Obama Suspends Offshore Arctic Drilling

By Libby Casey

President Obama has put offshore drilling in the arctic on hold.  

He announced his decision at a White House press conference today:

We will suspend the planned exploration of two locations off the coast of Alaska.

The move blocks Shell from its plans to drill exploratory wells in the Chukchi and Beaufort Seas this summer.  The moratorium is expected to last until next year.

The president says the step is necessary in light of last month’s oil drilling rig disaster in the Gulf of Mexico.  He’s also halting new permits for deep-water wells for six months, and suspending action on dozens of deepwater wells currently being drilled in the Gulf of Mexico.

What’s also been made clear by this disaster is that for years the oil and gas industry has leveraged such power that they have effectively been allowed to regulate themselves.

The President cited the fact that the Interior Department only has 30 days to review exploration plans submitted by oil companies, leaving no time, he said, for appropriate environmental review.

Obama’s decisions were prompted by a report delivered to the White House today by Interior Secretary Ken Salazar, outlining the safety and environmental issues of offshore drilling.

Alaska’s Congressional delegation is reacting with disappointment to the news.

Senator Mark Begich says while the Gulf accident should mean stronger oversight, Shell has made an “effective case” for safe exploration this summer.

It just means more delay, a loss of potential jobs in Alaska now and in the future, keeps us buying foreign oil, doesn’t get us on a pathway of a long term energy plan that includes … at some point we’ll be readdressing this issue, we’ll have the OCS as part of the equation.  I’m hopeful this is not a stop that is now and not forever.

Begich says he’ll work with the White House to ensure drilling does eventually happen.  Senator Lisa Murkowski agrees that the Obama Administration should start planning to lift the moratorium next year so work can move forward.

They’ve indicated in direct answer to my question that this is not a calendar year delay.  In other words next May 27 they pull up the file on Shell and say we’ll take a look at it, see if you can go ahead.  In order for Shell to advance,  they need that lead time to mobilize.

Murkowski says despite her confidence in Shell’s plans, her trip this week to see the devastation in the Gulf of Mexico showed her that everything should be done to protect against oil disasters.  She says this waiting time should be used to beef up safety and environmental plans.

It’s an in your face reminder of the risks that are inherent in resource development, oil and gas extraction.  And I want to make sure whether it’s Shell moving forward offshore or any other entity moving offshore Alaska or in the Gulf, I want to make sure that,  to the extent possible, those risks have been reduced.  I think we’re gonna learn a lot about what’s coming out of the gulf now.

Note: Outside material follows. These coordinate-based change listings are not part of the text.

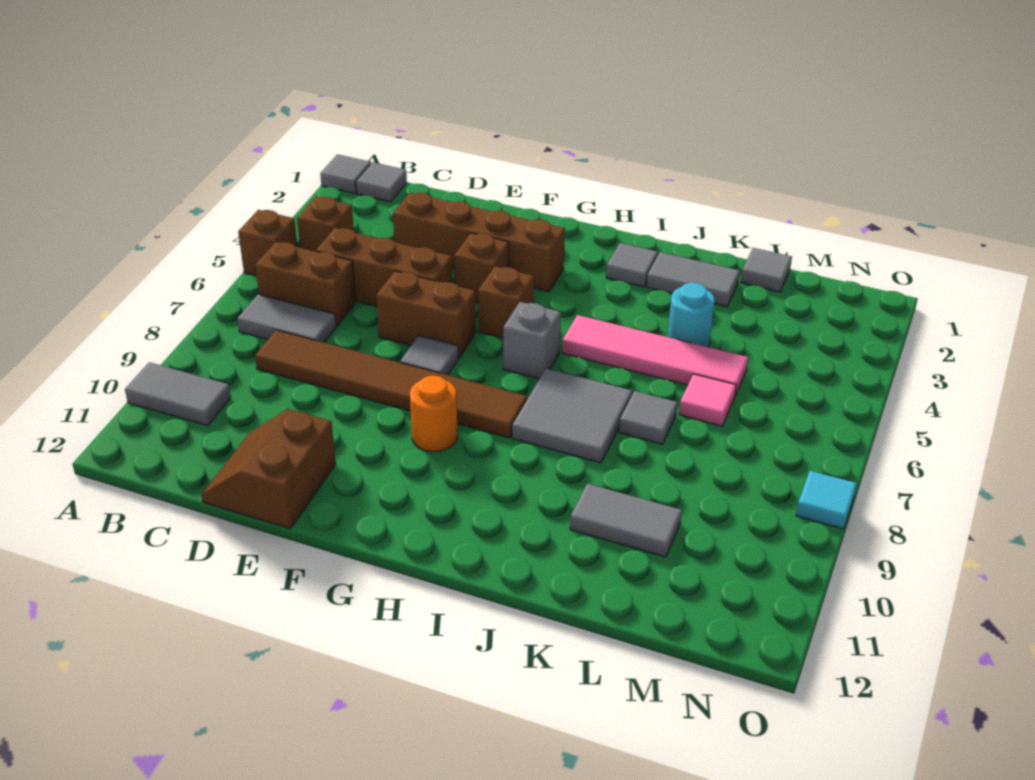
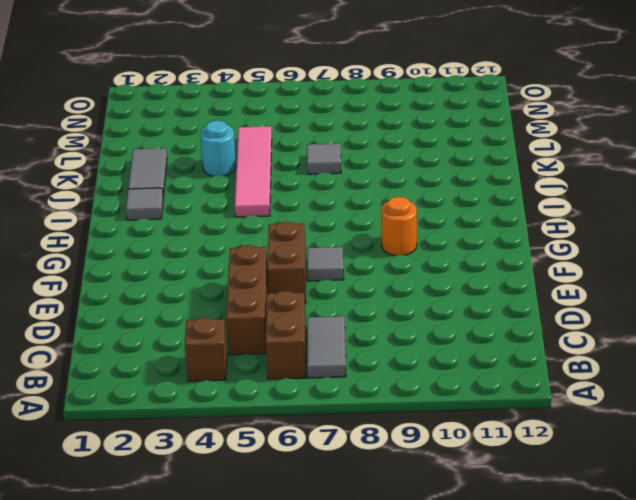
none -> grey tile A1 level 1
none -> brown brick A5 level 1
none -> grey tile A10:B10 level 1

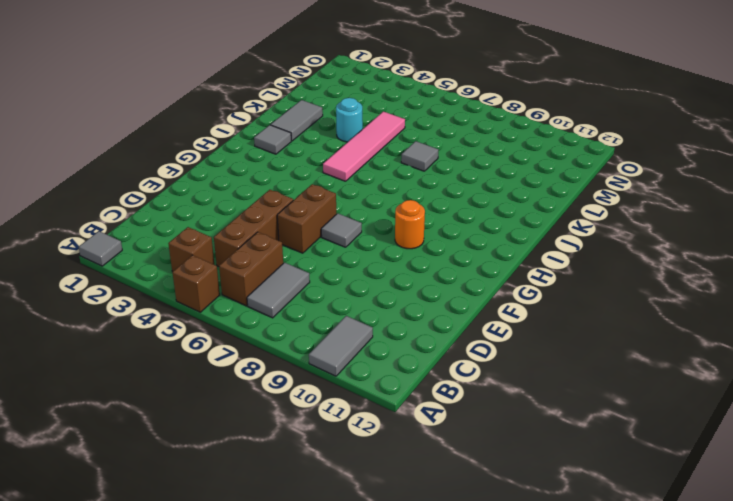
none -> grey tile B1 level 1
none -> brown tile C8:H8 level 1
none -> brown brick D3:G3 level 1

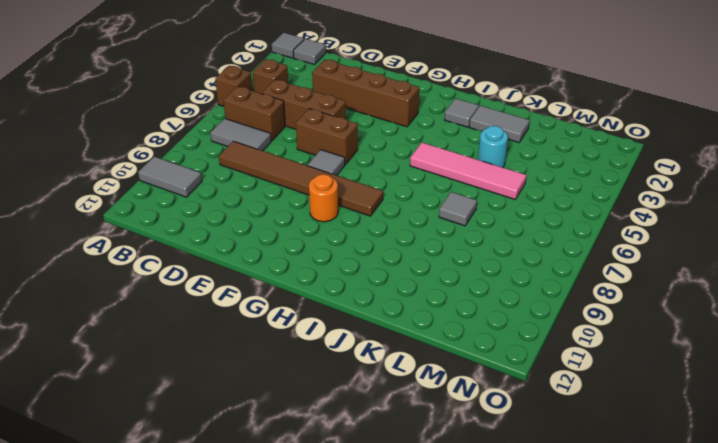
none -> brown slope D11:E12 level 1 top E
none -> brown brick F4 level 1
none -> brown brick G5 level 1

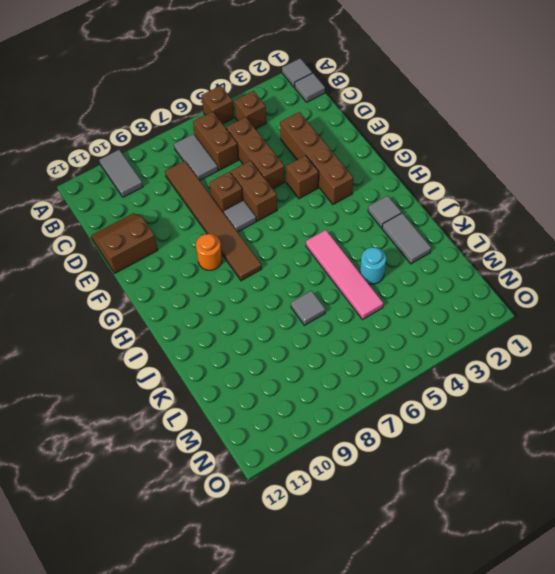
brown brick E7 level 1 -> brown brick G5 level 1
none -> grey brick H6 level 1
none -> grey tile I7:J8 level 1
none -> grey tile K10:L10 level 1

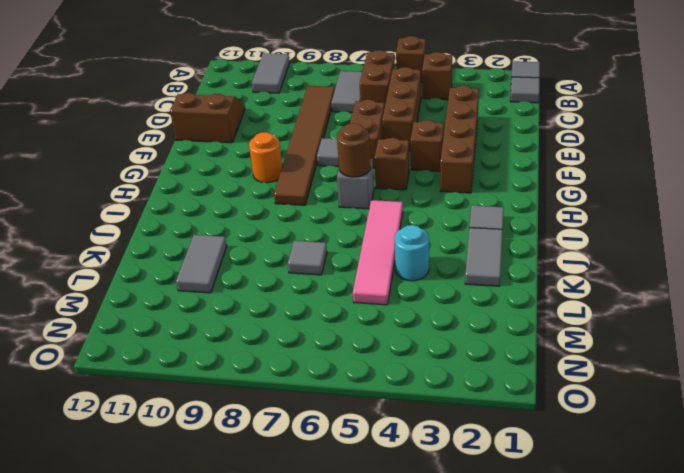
brown round brick H6 level 2 -> none
none -> grey tile I7:J8 level 1
none -> grey tile L1 level 1
none -> pink tile L6 level 1

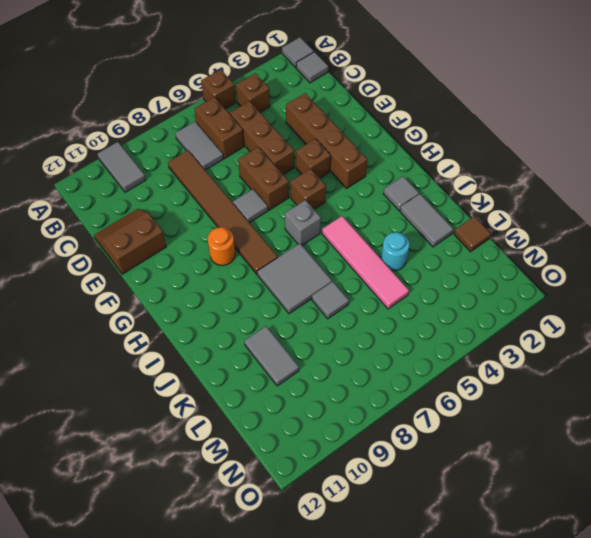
brown tile L1 level 1 -> grey tile L1 level 1
none -> pink tile L6 level 1
none -> cyan tile O8 level 1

Murkowski says for example, she sees the need for preparedness like having more booms on hand, and having oil dispersants that are pre-authorized.

Congressman Don Young responded in a press release to the Obama Administration decision by calling it “irrational and careless,” and said it’s a response to the “hysteria of interest groups.”

Environmental groups are cheering the news.  They’ve been battling to stop Shell, saying that a spill in the icy, remote waters of the Beaufort and Chukchi Seas would be far harder to clean up than the Gulf of Mexico, and disastrous to wildlife and subsistence lifestyles.

Cindy Shogan the executive director of the Alaska Wilderness League, calls the news bittersweet, because the decision was prompted by the Gulf disaster.

It’s a terrible trend that these accidents happen, and then people stop and think.  So I’m really hoping this time we learn so this never happens again.

Shogan says her group wasn’t sure how the Administration would weigh-in on the Arctic plans, especially with so much focus on stopping the spill in the Gulf of Mexico, and making decisions about deepwater drilling there.

I just didn’t know if the administration was really paying attention with all the obvious attention that’s directed at the Gulf.  If they were even thinking about what they had scheduled or planned for the Arctic Ocean this summer.  So I was very relieved when I heard the news.

Groups that were not happy with the new plan include the oil industry lobbyist group the American Petroleum Institute.  It blasted the President’s decision today, calling the hold on drilling will place “a moratorium on economic growth and job creation.”